## [书面指令]
从下面的记录中挑出含有“bottom”一词的每一行，并逐行照录。大小写须完全一致。

## [所列记录]
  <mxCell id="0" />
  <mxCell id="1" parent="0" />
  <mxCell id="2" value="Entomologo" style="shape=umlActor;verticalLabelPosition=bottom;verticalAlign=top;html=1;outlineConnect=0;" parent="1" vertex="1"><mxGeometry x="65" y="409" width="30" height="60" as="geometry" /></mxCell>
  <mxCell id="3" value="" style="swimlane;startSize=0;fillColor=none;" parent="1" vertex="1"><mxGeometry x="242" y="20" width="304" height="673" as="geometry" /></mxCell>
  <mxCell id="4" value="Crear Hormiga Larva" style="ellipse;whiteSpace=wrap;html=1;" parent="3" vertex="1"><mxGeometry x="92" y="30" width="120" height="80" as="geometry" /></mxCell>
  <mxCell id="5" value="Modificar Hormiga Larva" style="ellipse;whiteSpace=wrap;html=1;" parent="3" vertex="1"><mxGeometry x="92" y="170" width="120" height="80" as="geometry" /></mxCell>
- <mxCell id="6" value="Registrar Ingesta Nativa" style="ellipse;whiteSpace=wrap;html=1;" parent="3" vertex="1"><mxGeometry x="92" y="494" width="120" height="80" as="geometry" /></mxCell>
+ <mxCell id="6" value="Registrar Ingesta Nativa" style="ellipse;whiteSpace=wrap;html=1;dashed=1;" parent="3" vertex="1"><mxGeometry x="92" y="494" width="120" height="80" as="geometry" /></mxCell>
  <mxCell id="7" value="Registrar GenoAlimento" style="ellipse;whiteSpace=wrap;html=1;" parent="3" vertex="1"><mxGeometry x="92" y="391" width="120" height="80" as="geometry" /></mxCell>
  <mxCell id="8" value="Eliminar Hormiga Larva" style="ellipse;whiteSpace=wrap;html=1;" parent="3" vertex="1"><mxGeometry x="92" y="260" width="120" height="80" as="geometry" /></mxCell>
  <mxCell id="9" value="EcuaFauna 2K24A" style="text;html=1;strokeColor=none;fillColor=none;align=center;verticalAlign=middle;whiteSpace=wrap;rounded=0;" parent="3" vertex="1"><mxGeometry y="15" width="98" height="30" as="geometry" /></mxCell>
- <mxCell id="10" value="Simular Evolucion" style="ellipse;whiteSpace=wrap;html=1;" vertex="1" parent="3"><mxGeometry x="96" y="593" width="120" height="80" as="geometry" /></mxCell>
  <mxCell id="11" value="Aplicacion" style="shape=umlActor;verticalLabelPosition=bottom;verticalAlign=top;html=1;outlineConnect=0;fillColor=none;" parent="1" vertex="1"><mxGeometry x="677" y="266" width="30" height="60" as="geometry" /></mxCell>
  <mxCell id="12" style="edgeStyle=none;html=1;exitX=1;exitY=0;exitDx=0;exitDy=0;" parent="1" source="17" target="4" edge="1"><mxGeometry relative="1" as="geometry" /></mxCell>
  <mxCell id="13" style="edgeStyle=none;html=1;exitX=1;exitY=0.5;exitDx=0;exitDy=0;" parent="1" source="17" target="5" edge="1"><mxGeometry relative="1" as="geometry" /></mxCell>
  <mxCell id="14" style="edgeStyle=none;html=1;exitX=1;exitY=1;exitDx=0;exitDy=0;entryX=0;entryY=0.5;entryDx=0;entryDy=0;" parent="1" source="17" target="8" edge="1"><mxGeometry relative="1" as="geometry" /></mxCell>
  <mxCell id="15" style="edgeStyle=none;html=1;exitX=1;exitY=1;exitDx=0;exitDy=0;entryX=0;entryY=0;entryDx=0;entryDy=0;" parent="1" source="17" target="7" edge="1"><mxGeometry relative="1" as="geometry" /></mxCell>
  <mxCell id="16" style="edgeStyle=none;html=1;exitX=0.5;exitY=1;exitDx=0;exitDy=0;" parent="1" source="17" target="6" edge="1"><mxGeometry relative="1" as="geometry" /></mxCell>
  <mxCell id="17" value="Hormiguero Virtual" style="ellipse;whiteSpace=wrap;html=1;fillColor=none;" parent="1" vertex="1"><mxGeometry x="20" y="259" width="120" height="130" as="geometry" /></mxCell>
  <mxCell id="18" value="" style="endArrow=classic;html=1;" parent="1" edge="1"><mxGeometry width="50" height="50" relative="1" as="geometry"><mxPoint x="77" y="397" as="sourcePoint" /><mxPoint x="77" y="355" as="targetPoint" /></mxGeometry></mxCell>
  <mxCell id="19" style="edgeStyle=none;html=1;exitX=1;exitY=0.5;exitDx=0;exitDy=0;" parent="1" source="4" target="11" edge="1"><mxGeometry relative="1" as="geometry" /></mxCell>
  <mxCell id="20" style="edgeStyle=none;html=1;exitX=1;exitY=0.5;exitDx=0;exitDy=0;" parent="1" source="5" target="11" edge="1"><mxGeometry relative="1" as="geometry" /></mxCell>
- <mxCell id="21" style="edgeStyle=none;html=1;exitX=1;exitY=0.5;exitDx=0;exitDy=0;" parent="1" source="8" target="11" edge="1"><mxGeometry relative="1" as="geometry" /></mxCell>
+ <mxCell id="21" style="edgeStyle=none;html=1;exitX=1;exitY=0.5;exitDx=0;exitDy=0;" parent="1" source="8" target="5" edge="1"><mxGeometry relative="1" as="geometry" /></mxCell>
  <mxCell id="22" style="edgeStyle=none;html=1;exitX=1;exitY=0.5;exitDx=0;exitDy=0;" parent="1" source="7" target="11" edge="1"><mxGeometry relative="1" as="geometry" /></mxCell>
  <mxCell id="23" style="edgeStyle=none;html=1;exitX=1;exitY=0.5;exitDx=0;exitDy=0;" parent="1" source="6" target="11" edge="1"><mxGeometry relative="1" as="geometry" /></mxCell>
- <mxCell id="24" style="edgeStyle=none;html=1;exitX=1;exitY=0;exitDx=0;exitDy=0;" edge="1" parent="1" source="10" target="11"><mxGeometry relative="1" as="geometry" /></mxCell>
...
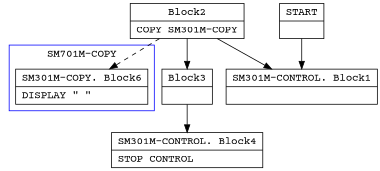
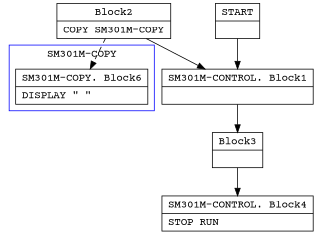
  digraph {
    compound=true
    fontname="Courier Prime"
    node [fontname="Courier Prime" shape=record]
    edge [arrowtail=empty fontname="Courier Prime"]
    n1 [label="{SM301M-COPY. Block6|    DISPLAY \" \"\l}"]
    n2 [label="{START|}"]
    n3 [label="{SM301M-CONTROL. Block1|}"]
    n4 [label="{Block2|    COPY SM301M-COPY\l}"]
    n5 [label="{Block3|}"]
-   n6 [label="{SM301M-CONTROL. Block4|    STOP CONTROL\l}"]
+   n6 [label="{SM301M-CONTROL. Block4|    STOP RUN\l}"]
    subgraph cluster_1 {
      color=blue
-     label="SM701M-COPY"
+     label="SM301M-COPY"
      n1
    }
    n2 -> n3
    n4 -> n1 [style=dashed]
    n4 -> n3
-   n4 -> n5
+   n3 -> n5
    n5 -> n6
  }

## [书面答复]
  <mxCell id="2" value="Entomologo" style="shape=umlActor;verticalLabelPosition=bottom;verticalAlign=top;html=1;outlineConnect=0;" parent="1" vertex="1"><mxGeometry x="65" y="409" width="30" height="60" as="geometry" /></mxCell>
  <mxCell id="11" value="Aplicacion" style="shape=umlActor;verticalLabelPosition=bottom;verticalAlign=top;html=1;outlineConnect=0;fillColor=none;" parent="1" vertex="1"><mxGeometry x="677" y="266" width="30" height="60" as="geometry" /></mxCell>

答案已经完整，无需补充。